Joe took a leisurely drive along the river and then turned up her street. There just didn’t seem to be any pressure anywhere. When they reached her house, he walked her to the bottom of the outside stairs to her apartment. She turned suddenly, reached to one of his hands, gave it a kind of rough squeeze, bounded up the stairs—“I enjoyed it!”—and was gone behind her door. He stood there vaguely happy, vaguely conscious that they had never made a real plan to see his daughter. He was ashamed to admit that it seemed too much. And the mention of Billy Kelton as a good father galled him.
15
The great window in the front room hung halfway open, the iron sash weights visible in their wooden channels. Cliff swallows ascended to their mud nests under the deep eaves of the old house. Joe thought, Man, I’m getting lonesome; let’s have a look at the young people. There were times when the views from his windows seemed full of undisclosed meaning, of tales waiting to unfold. But today their views were as flat as reproductions. He had a tubular glass bird feeder hung outside the sitting room window and the seeds it had scattered on the sill just seemed unkempt. The birds didn’t seem to care if they ate or not. He looked at the phone and it rested in its place as though its days as an instrument were finished. He felt there was nothing for him to do. Whatever was next, he hadn’t started. His old life smothered him.
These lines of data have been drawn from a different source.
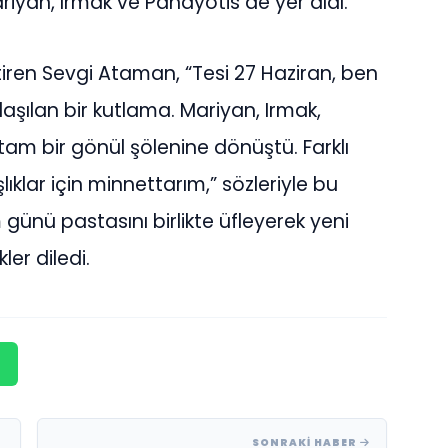
yan, Irmak ve Panayotis de yer aldı.
etiren Sevgi Ataman, “Tesi 27 Haziran, ben
aşılan bir kutlama. Mariyan, Irmak,
tam bir gönül şölenine dönüştü. Farklı
lıklar için minnettarım,” sözleriyle bu
m günü pastasını birlikte üfleyerek yeni
ler diledi.
SONRAKI HABER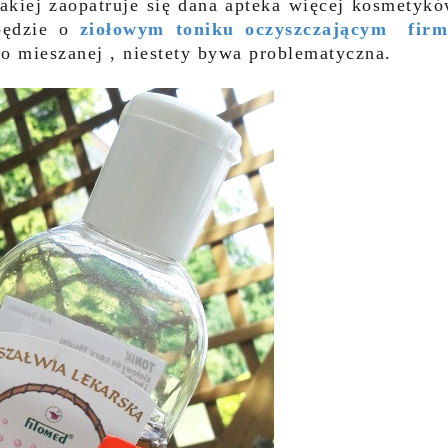
jakiej zaopatruje się dana apteka więcej kosmetyk
 będzie o
ziołowym toniku oczyszczającym fir
o mieszanej , niestety bywa problematyczna.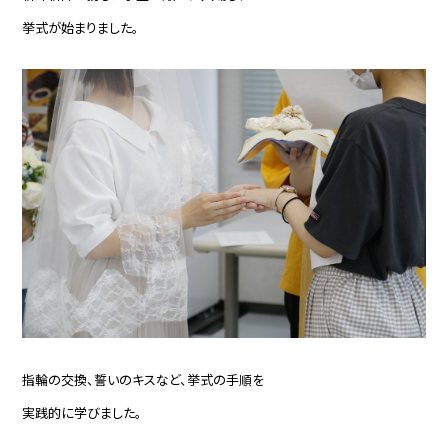
挙式が始まりました。
指輪の交換、誓いのキスなど、挙式の手順を
実践的に学びました。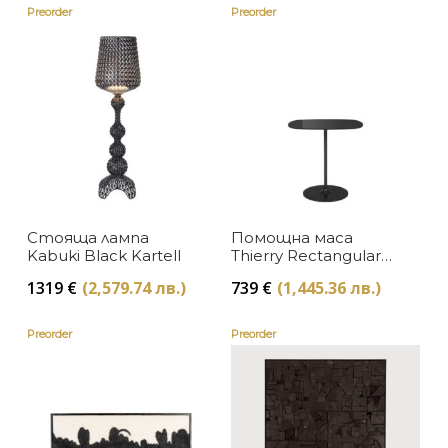
Оранжево
Arcahorn
Preorder
Preorder
Розово злато
Asiatides
Сиво
Catellani & Smith
Синьо
Cutipol
Dutchbone
Сребристо
Eichholtz
Сребърно
Стояща лампа
Помощна маса
Kabuki Black Kartell
Thierry Rectangular
Fendi Casa
Червено
Black Kartell
1319
€
(2,579.74 лв.)
739
€
(1,445.36 лв.)
Gio Bagnara
Черно
Preorder
Preorder
Kartell
Lee Broom
Mars & More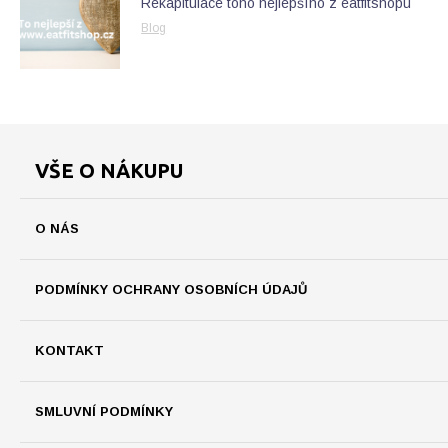
Rekapitulace toho nejlepšího z eatfitshopu
Blog
VŠE O NÁKUPU
O NÁS
PODMÍNKY OCHRANY OSOBNÍCH ÚDAJŮ
KONTAKT
SMLUVNÍ PODMÍNKY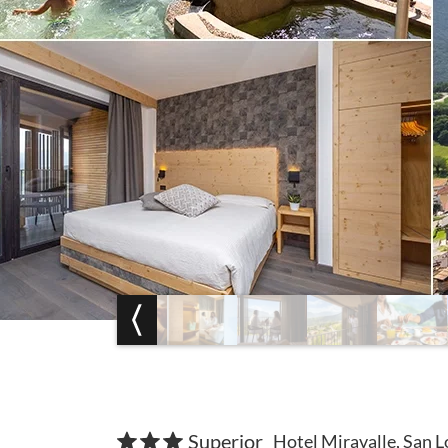
Superior
Hotel Miravalle, San 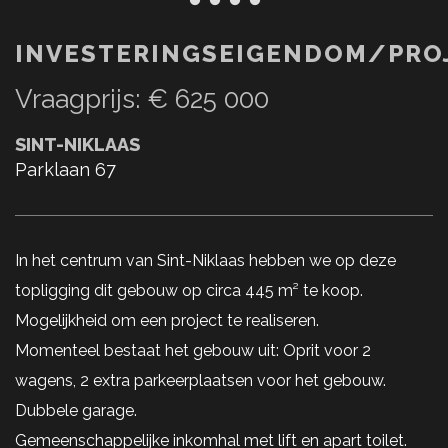
INVESTERINGSEIGENDOM/PRO
Vraagprijs
:
€ 625 000
SINT-NIKLAAS
Parklaan 67
In het centrum van Sint-Niklaas hebben we op deze
topligging dit gebouw op circa 445 m² te koop.
Mogelijkheid om een project te realiseren.
Momenteel bestaat het gebouw uit: Oprit voor 2
wagens, 2 extra parkeerplaatsen voor het gebouw.
Dubbele garage.
Gemeenschappelijke inkomhal met lift en apart toilet.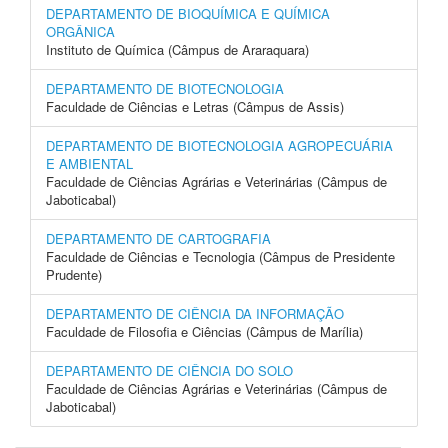
DEPARTAMENTO DE BIOQUÍMICA E QUÍMICA
ORGÂNICA
Instituto de Química (Câmpus de Araraquara)
DEPARTAMENTO DE BIOTECNOLOGIA
Faculdade de Ciências e Letras (Câmpus de Assis)
DEPARTAMENTO DE BIOTECNOLOGIA AGROPECUÁRIA
E AMBIENTAL
Faculdade de Ciências Agrárias e Veterinárias (Câmpus de
Jaboticabal)
DEPARTAMENTO DE CARTOGRAFIA
Faculdade de Ciências e Tecnologia (Câmpus de Presidente
Prudente)
DEPARTAMENTO DE CIÊNCIA DA INFORMAÇÃO
Faculdade de Filosofia e Ciências (Câmpus de Marília)
DEPARTAMENTO DE CIÊNCIA DO SOLO
Faculdade de Ciências Agrárias e Veterinárias (Câmpus de
Jaboticabal)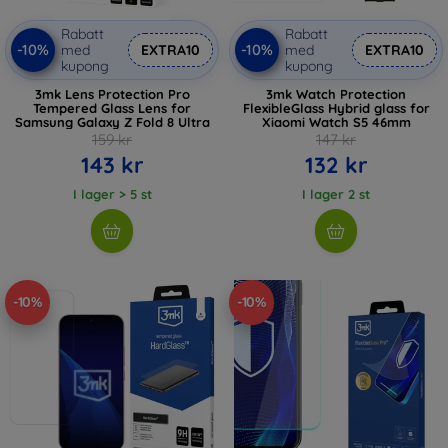
Rabatt
Rabatt
-10%
-10%
med
EXTRA10
med
EXTRA10
kupong
kupong
3mk Lens Protection Pro
3mk Watch Protection
Tempered Glass Lens for
FlexibleGlass Hybrid glass for
Samsung Galaxy Z Fold 8 Ultra
Xiaomi Watch S5 46mm
159 kr
147 kr
143 kr
132 kr
I lager > 5 st
I lager 2 st
-10%
-10%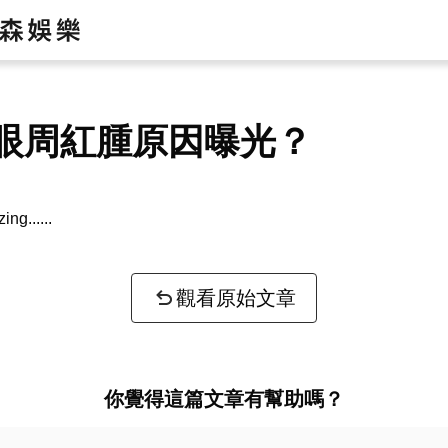
眼周紅腫原因曝光？
zing...
觀看原始文章
你覺得這篇文章有幫助嗎？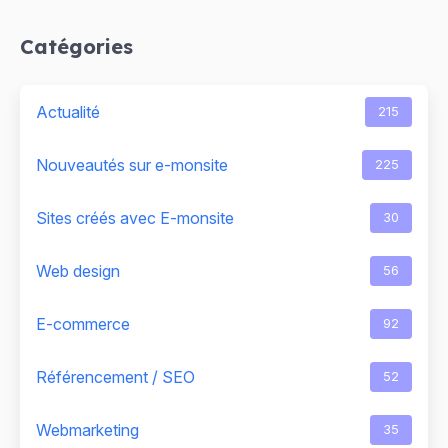
Catégories
Actualité
215
Nouveautés sur e-monsite
225
Sites créés avec E-monsite
30
Web design
56
E-commerce
92
Référencement / SEO
52
Webmarketing
35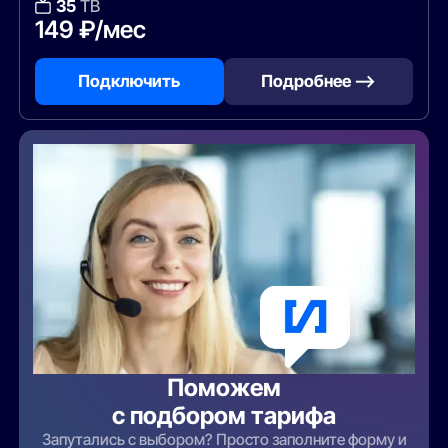
35
ТВ
149 ₽/мес
Подключить
Подробнее —>
Поможем
с подбором тарифа
Запутались с выбором? Просто заполните форму и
He took the highway east over the foothills, passing a spot where you could shoot a buffalo and put it on your credit card. When he stopped for gas, a boy cleaned his windshield and poured out his heart to Joe. He said that his mother had been married more than ten times and that he and his brother had lived in nineteen cities. The boy couldn’t remember the names of all the husbands but said, “We had to call every one of them sonsofbitches ‘Daddy.’ ” All Joe could think of was good solid ways of putting his old life to an end.
While the youngster cleaned the windshield and checked under the hood, Joe used the pay phone. It was late in New York.
“Ivan, hi, it’s Joe.”
There was a long pause. Joe pictured Ivan in his bathrobe, his thick, effective shape like that of a veteran football lineman, characteristically pressing a thumb and forefinger into his e
ye sockets.
“Why are you calling me in the middle of the night?”
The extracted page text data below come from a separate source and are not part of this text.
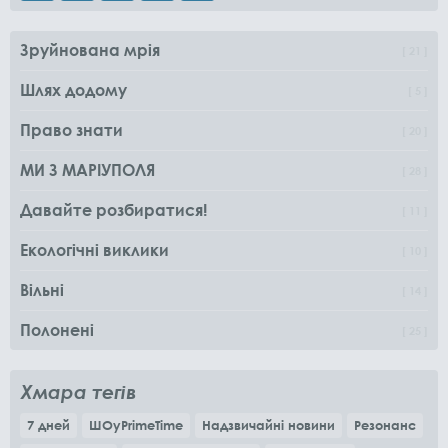
Зруйнована мрія
21
Шлях додому
5
Право знати
20
МИ З МАРІУПОЛЯ
28
Давайте розбиратися!
11
Екологічні виклики
10
Вільні
14
Полонені
25
Хмара тегів
7 дней
ШОуPrimeTime
Надзвичайні новини
Резонанс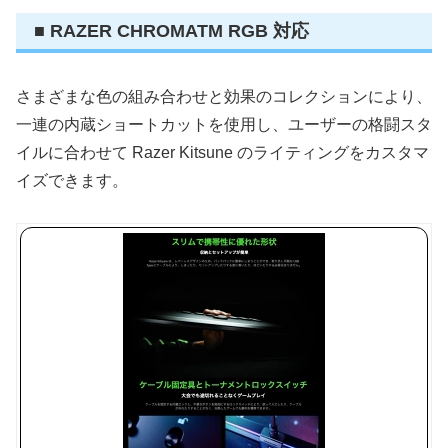
■ RAZER CHROMATM RGB 対応
さまざまな色の組み合わせと効果のコレクションにより、
一連の内蔵ショートカットを使用し、ユーザーの格闘スタ
イルに合わせて Razer Kitsune のライティングをカスタマ
イズできます。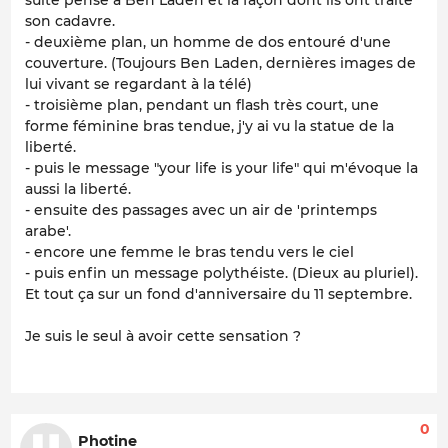
son cadavre.
- deuxième plan, un homme de dos entouré d'une
couverture. (Toujours Ben Laden, dernières images de
lui vivant se regardant à la télé)
- troisième plan, pendant un flash très court, une
forme féminine bras tendue, j'y ai vu la statue de la
liberté.
- puis le message "your life is your life" qui m'évoque la
aussi la liberté.
- ensuite des passages avec un air de 'printemps
arabe'.
- encore une femme le bras tendu vers le ciel
- puis enfin un message polythéiste. (Dieux au pluriel).
Et tout ça sur un fond d'anniversaire du 11 septembre.
Je suis le seul à avoir cette sensation ?
0
Photine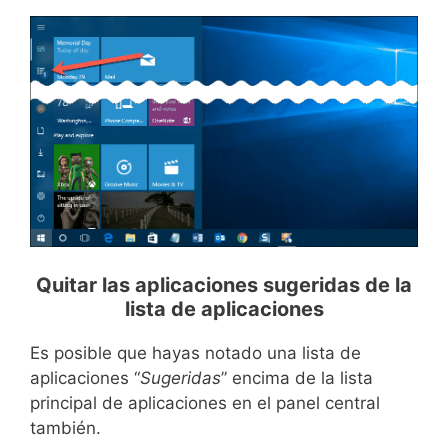
Quitar las aplicaciones sugeridas de la
lista de aplicaciones
Es posible que hayas notado una lista de
aplicaciones “
Sugeridas
” encima de la lista
principal de aplicaciones en el panel central
también.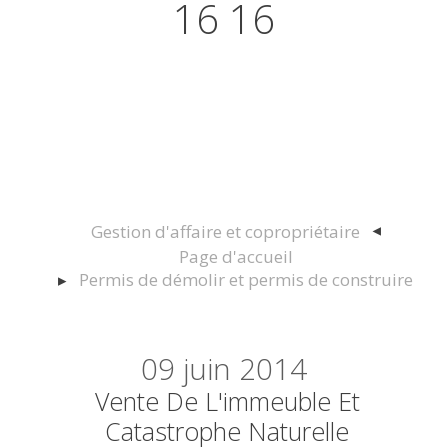
16 16
Actualités juridiques Droit
Immobilier Construction et
Urbanisme
Gestion d'affaire et copropriétaire
Page d'accueil
Permis de démolir et permis de construire
09
juin 2014
Vente De L'immeuble Et
Catastrophe Naturelle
“Because I need to see you.”
“I don’t like this, Joe.”
“Will you see me?”
“Of course I’ll see you. Where are you?”
“Montana.”
“Look Homeward, Angel.”
“Sort of.”
“Find what you expected?”
“More.”
“How did you leave off with Astrid?”
“I just flew the coop, adiosed it. I don’t feel too good about that, actually.”
“I’ll check in with her.”
“So, if you tell me it’s okay, I’m coming.”
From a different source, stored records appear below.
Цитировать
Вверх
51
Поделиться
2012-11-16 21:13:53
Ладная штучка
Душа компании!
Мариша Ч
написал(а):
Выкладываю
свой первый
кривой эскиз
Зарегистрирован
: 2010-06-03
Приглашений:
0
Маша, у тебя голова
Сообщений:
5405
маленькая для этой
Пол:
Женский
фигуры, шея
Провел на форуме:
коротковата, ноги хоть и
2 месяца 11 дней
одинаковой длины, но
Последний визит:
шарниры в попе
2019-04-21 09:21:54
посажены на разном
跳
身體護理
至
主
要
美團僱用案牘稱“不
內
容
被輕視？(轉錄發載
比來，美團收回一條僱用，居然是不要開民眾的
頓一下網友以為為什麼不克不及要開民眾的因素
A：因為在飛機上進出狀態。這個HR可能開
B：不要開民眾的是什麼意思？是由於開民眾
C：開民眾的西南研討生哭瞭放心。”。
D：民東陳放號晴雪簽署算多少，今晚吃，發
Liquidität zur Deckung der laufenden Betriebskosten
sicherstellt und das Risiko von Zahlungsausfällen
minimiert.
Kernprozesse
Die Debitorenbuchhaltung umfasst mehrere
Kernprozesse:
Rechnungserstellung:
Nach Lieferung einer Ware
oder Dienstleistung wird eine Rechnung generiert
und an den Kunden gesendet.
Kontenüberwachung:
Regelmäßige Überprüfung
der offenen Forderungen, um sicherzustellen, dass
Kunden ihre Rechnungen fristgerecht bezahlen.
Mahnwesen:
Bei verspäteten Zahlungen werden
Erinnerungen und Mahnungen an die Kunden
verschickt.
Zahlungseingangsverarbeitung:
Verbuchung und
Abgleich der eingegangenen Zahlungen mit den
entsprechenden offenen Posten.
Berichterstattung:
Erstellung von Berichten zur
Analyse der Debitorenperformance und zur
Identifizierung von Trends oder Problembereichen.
“Sure it’s okay. Are you a cowboy again?”
“You know, Ivan, I sort of am.”
“It’s a riot,” said Ivan.
•
Joe slept all the way to La Guardia. After missing the whole night on the ranch, he watched the sun rise over the Atlantic Ocean.
He took a cab into the city, his small duffel bag on the seat beside him. The skyline of New York, with his cab pointed straight at it, filled Joe with excitement. The unpronounceable name on the cabbie’s license, the criminal style photograph, the statement on the grill that separated him from his passengers about his having less than five dollars in change, the omnipresent signs of crowd control measures excited Joe beyond words. Protected by their cars, motorists boldly exchanged glances on the freeway.
He checked into the Yale Club. The lobby was full of younger graduates and their dates. There was a wine tasting announced on a placard in the lobby and a Macanudo cigar sampling in the Tap Room. There were new regulations about jogging clothes in the lobby. There were serious conversationalists around the elevators and two harried bellhops with mountains of luggage on their carts. Four Southerners in their early thirties hooted and pounded one another. “Anybody catch the secretary of commerce doin’ his little numbah on the TV?” asked one lanky young man in a Delta drawl. When neither of his fellows answered him, a tight-faced man at the next elevator did. “I saw him,” he said, “and he was right on the money.” There weren’t usually this many young people around. It was a yuppie Brigadoon.